● **WHAT YOU HAVE TO DO**
Can you output every line of the records below as a numbered list, skipping blank lines and leaving out the pictures?

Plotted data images
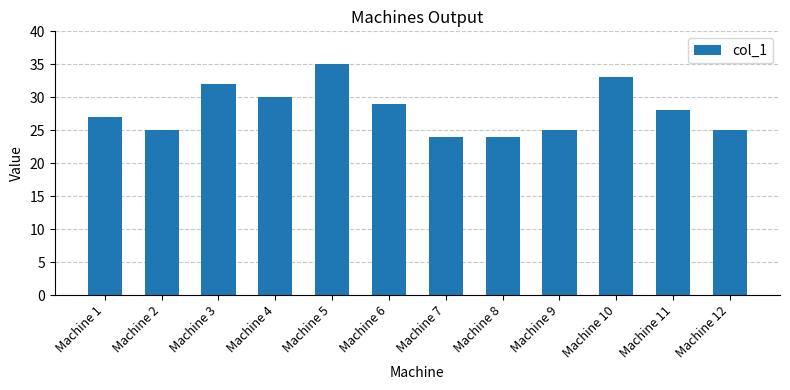

How many distinct data groups are displayed?

1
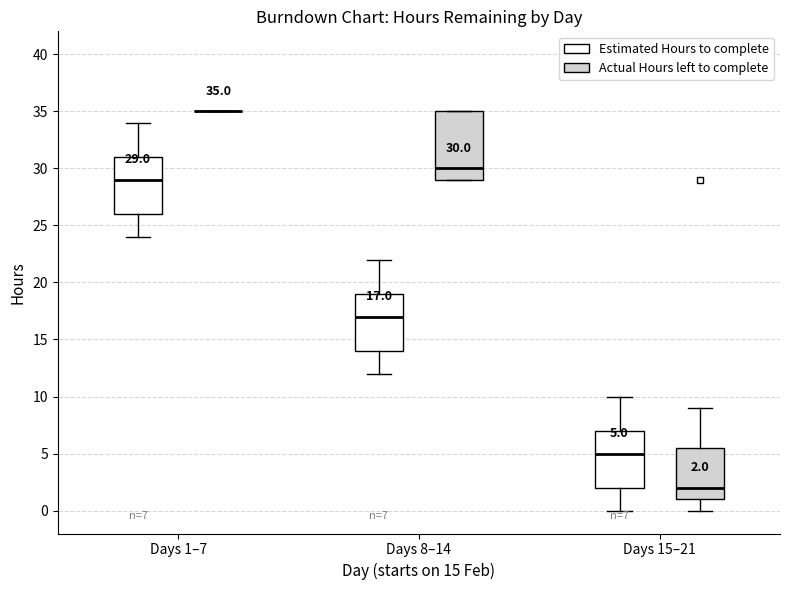

Comparing the boxes themselves (not the whiskers), which one is the tallest?

Days 8–14 (Actual Hours left to complete)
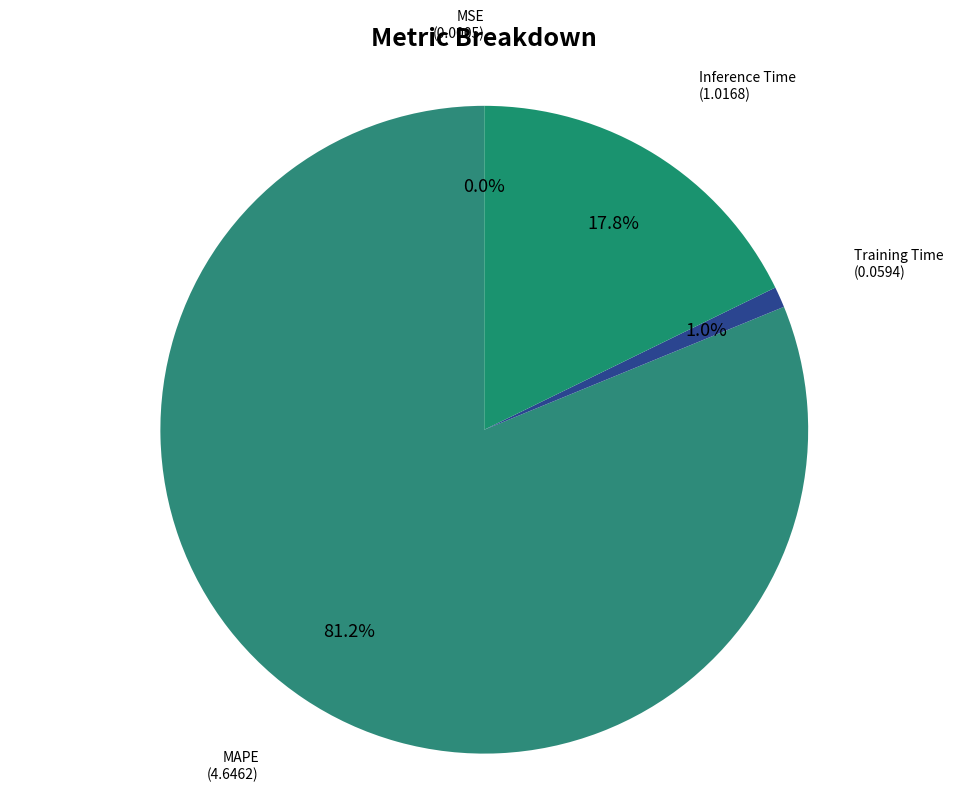

What is the largest slice in the pie chart?

MAPE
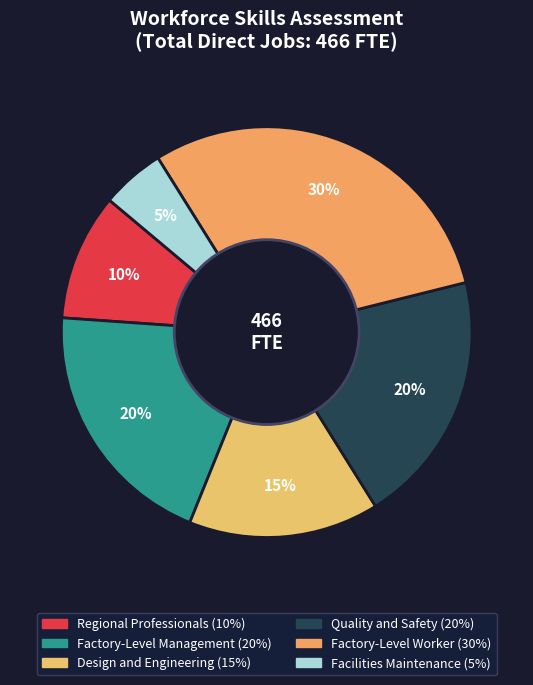

Which slice is the largest?

Factory-Level Worker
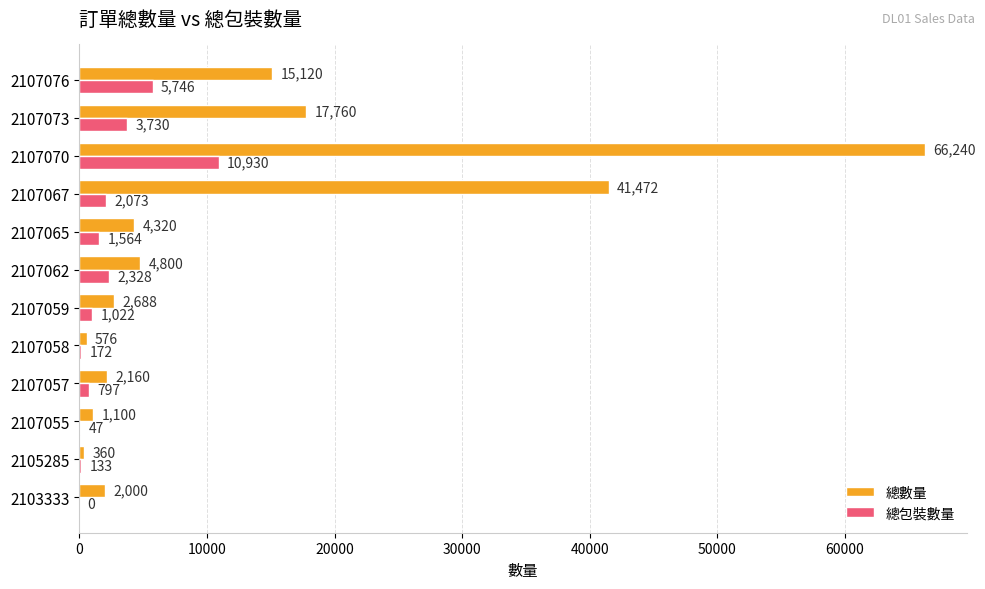

Is the value of 總包裝數量 at 2107070 greater than the value of 總數量 at 2107076?

No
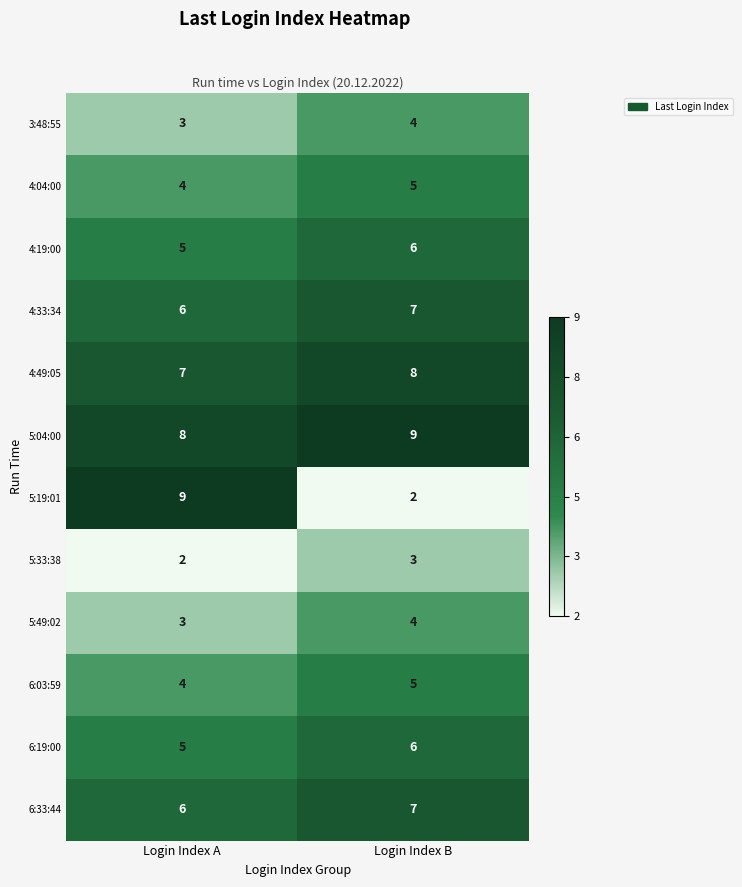

At which label is 5:49:02 closest to 3?

Login Index A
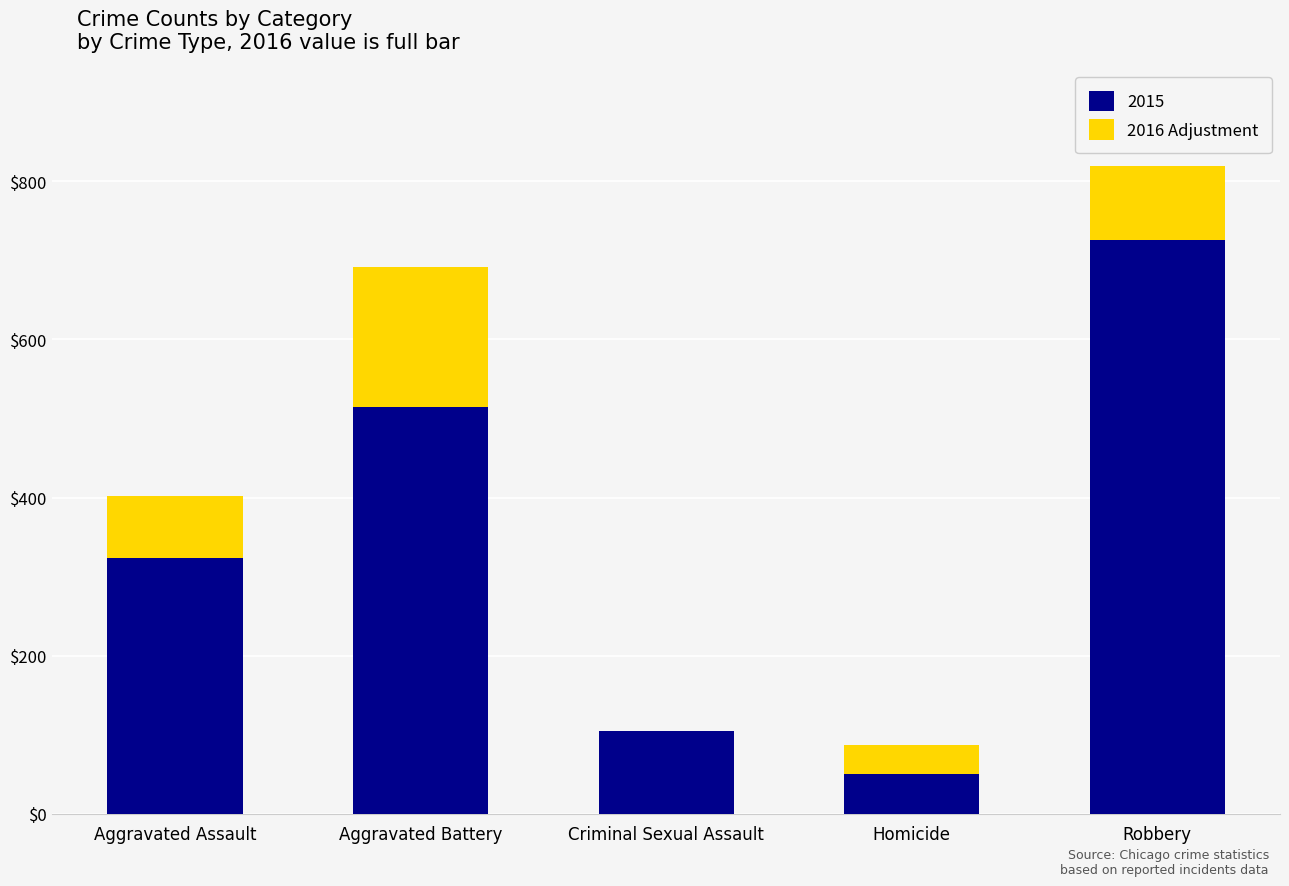

What is the sum of all 2015 values?

1719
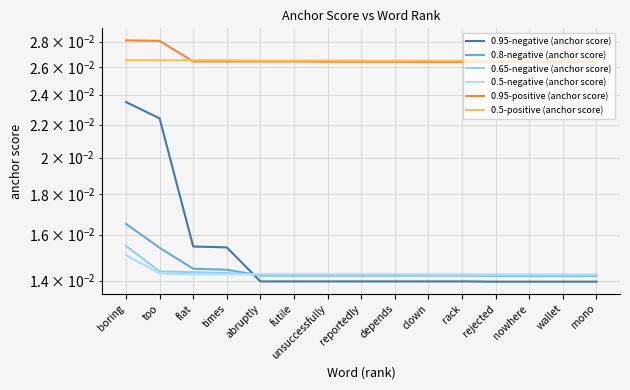

What position from the right is rack?

5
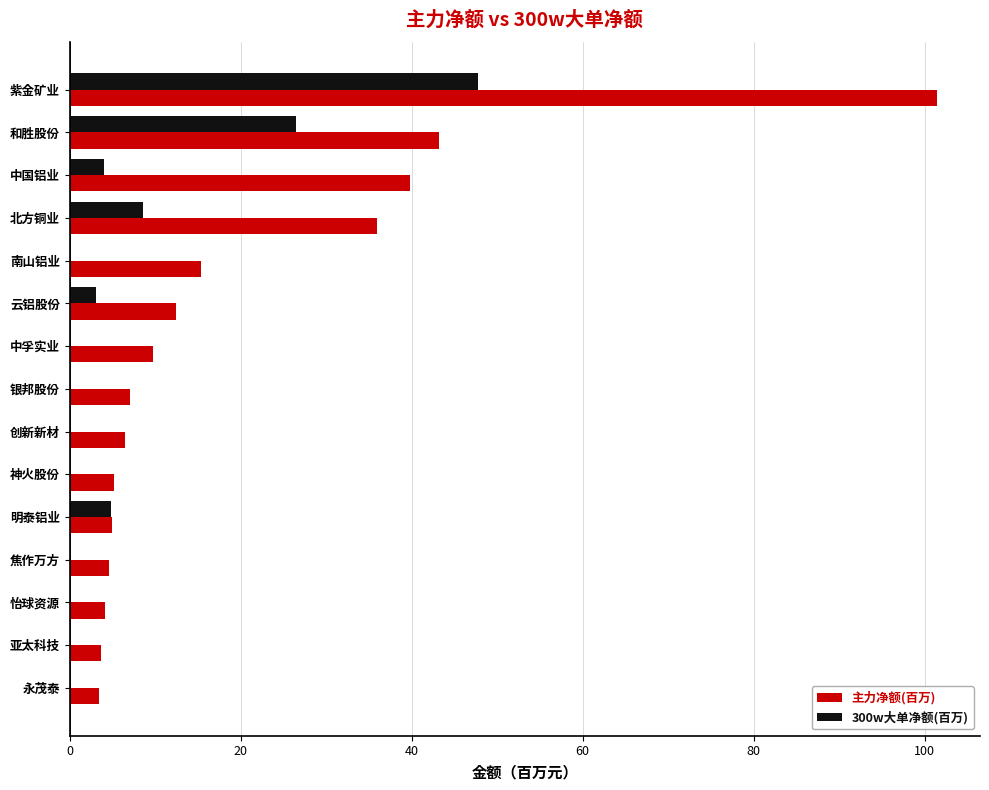

Between 中国铝业 and 神火股份, which series saw the biggest shift?

主力净额(百万)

● **SOLUTION FOR THIS TASK**
1. How many distinct data groups are displayed?
2. 1
3. Comparing the boxes themselves (not the whiskers), which one is the tallest?
4. Days 8–14 (Actual Hours left to complete)
5. What is the largest slice in the pie chart?
6. MAPE
7. Which slice is the largest?
8. Factory-Level Worker
9. Is the value of 總包裝數量 at 2107070 greater than the value of 總數量 at 2107076?
10. No
11. At which label is 5:49:02 closest to 3?
12. Login Index A
13. What is the sum of all 2015 values?
14. 1719
15. What position from the right is rack?
16. 5
17. Between 中国铝业 and 神火股份, which series saw the biggest shift?
18. 主力净额(百万)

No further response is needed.